* _WHAT YOU HAVE TO DO_: Leave out the pictures and reproduce all of the data exactly.

* _COLLECTED MATERIAL_:
- - -
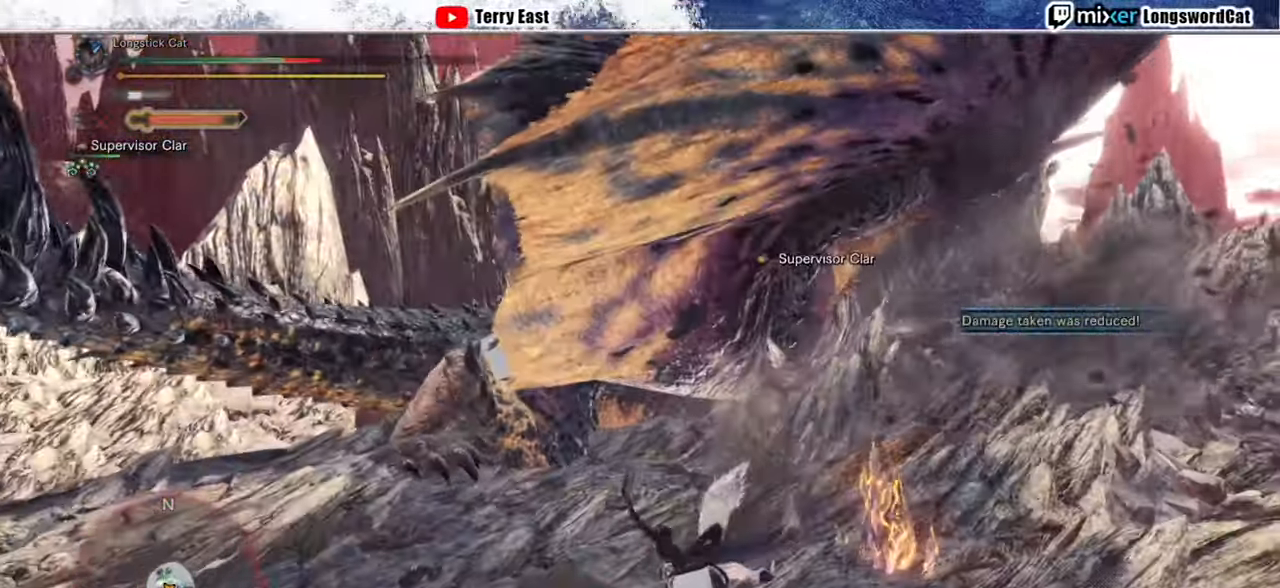
{"buttons": ["CROSS"], "left_stick": "up", "right_stick": "center"}
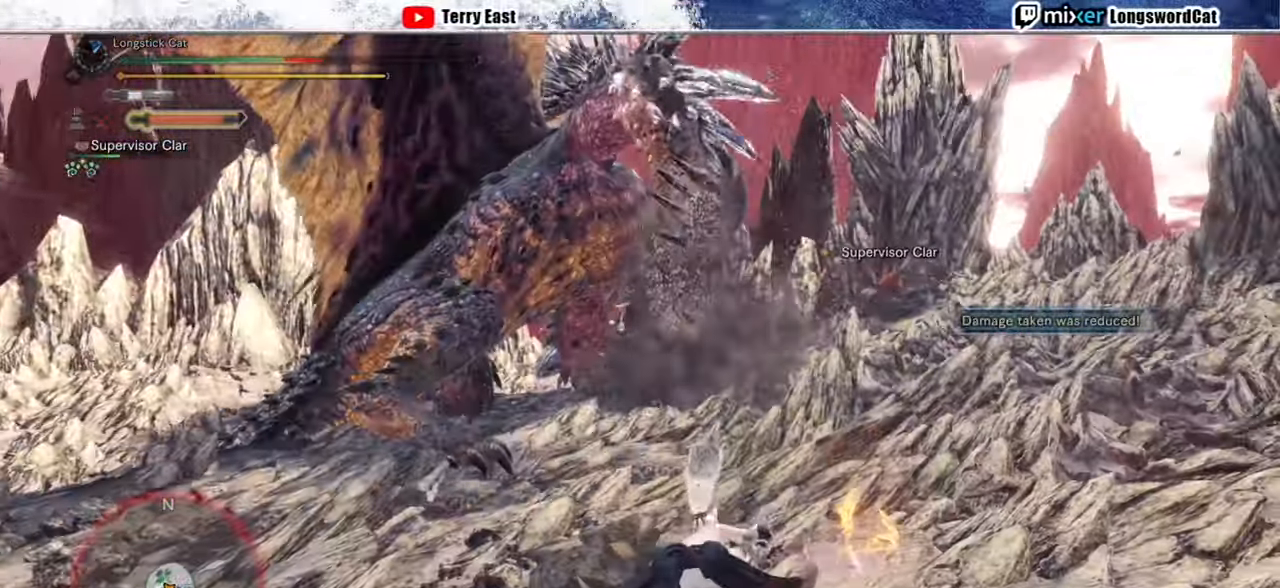
{"buttons": [], "left_stick": "up", "right_stick": "center", "events": [[80, "CROSS", "up"], [140, "CROSS", "down"], [220, "CROSS", "up"]]}
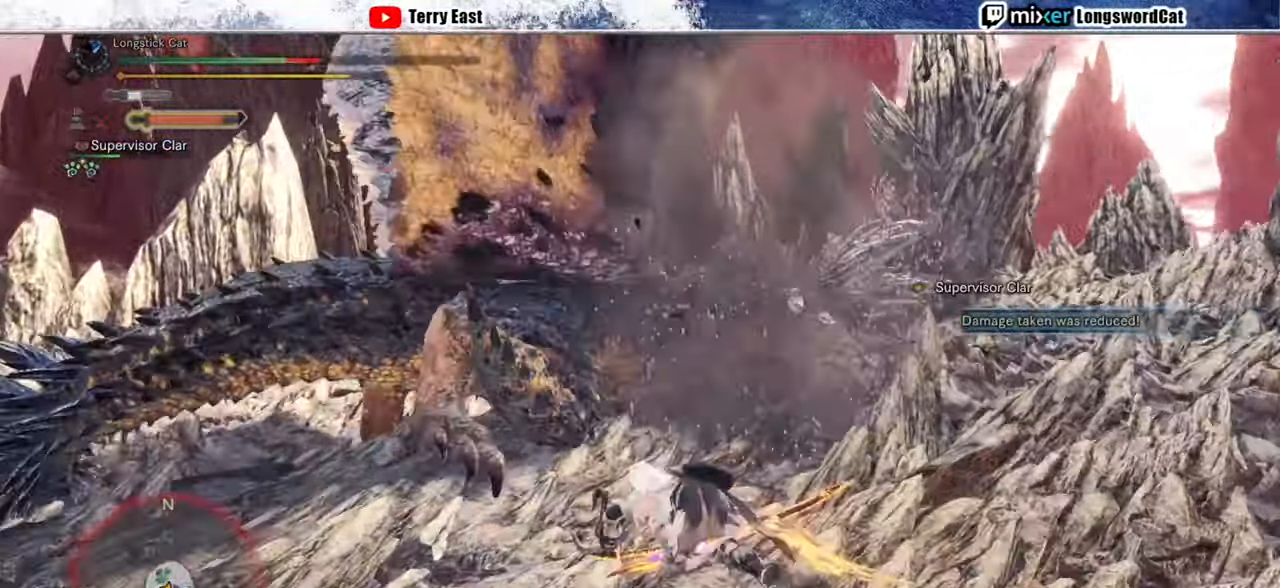
{"buttons": ["R1", "R2"], "left_stick": "down-left", "right_stick": "center", "events": [[40, "left_stick", "left"], [180, "left_stick", "down-left"], [260, "R1", "down"], [260, "R2", "down"], [320, "R1", "up"], [380, "R1", "down"], [400, "right_stick", "up-right"], [500, "right_stick", "center"]]}
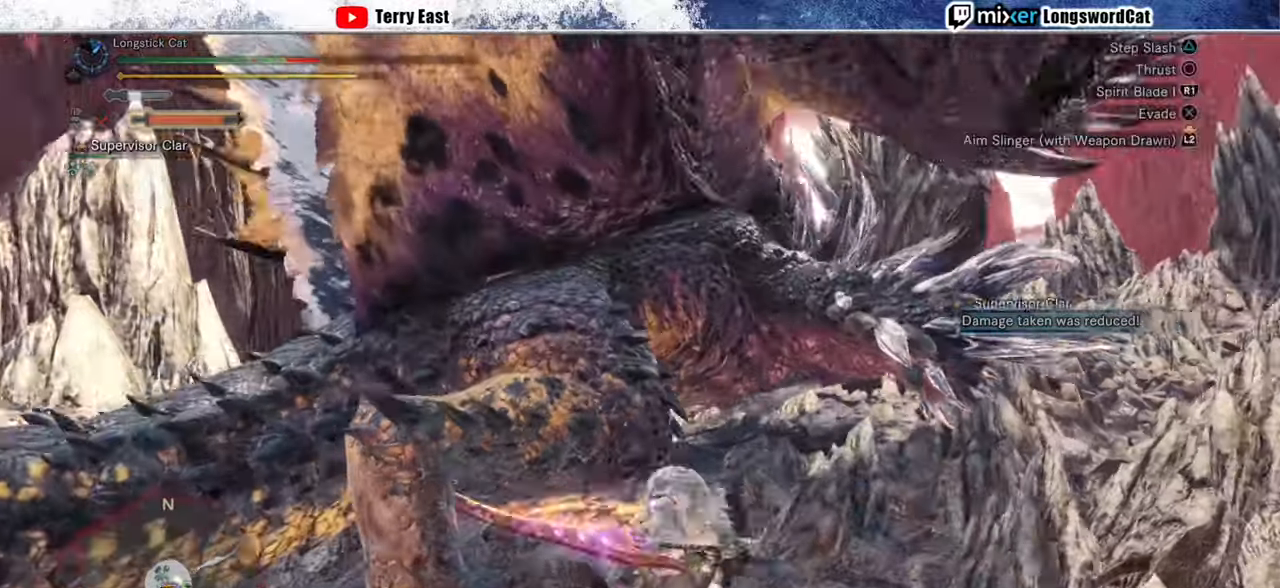
{"buttons": ["R2"], "left_stick": "down", "right_stick": "center", "events": [[120, "left_stick", "down"], [200, "right_stick", "right"], [240, "R1", "up"], [340, "right_stick", "center"]]}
- - -
* _THE ANSWER_:
{"buttons": ["CROSS"], "left_stick": "up", "right_stick": "center"}
{"buttons": [], "left_stick": "up", "right_stick": "center", "events": [[80, "CROSS", "up"], [140, "CROSS", "down"], [220, "CROSS", "up"]]}
{"buttons": ["R1", "R2"], "left_stick": "down-left", "right_stick": "center", "events": [[40, "left_stick", "left"], [180, "left_stick", "down-left"], [260, "R1", "down"], [260, "R2", "down"], [320, "R1", "up"], [380, "R1", "down"], [400, "right_stick", "up-right"], [500, "right_stick", "center"]]}
{"buttons": ["R2"], "left_stick": "down", "right_stick": "center", "events": [[120, "left_stick", "down"], [200, "right_stick", "right"], [240, "R1", "up"], [340, "right_stick", "center"]]}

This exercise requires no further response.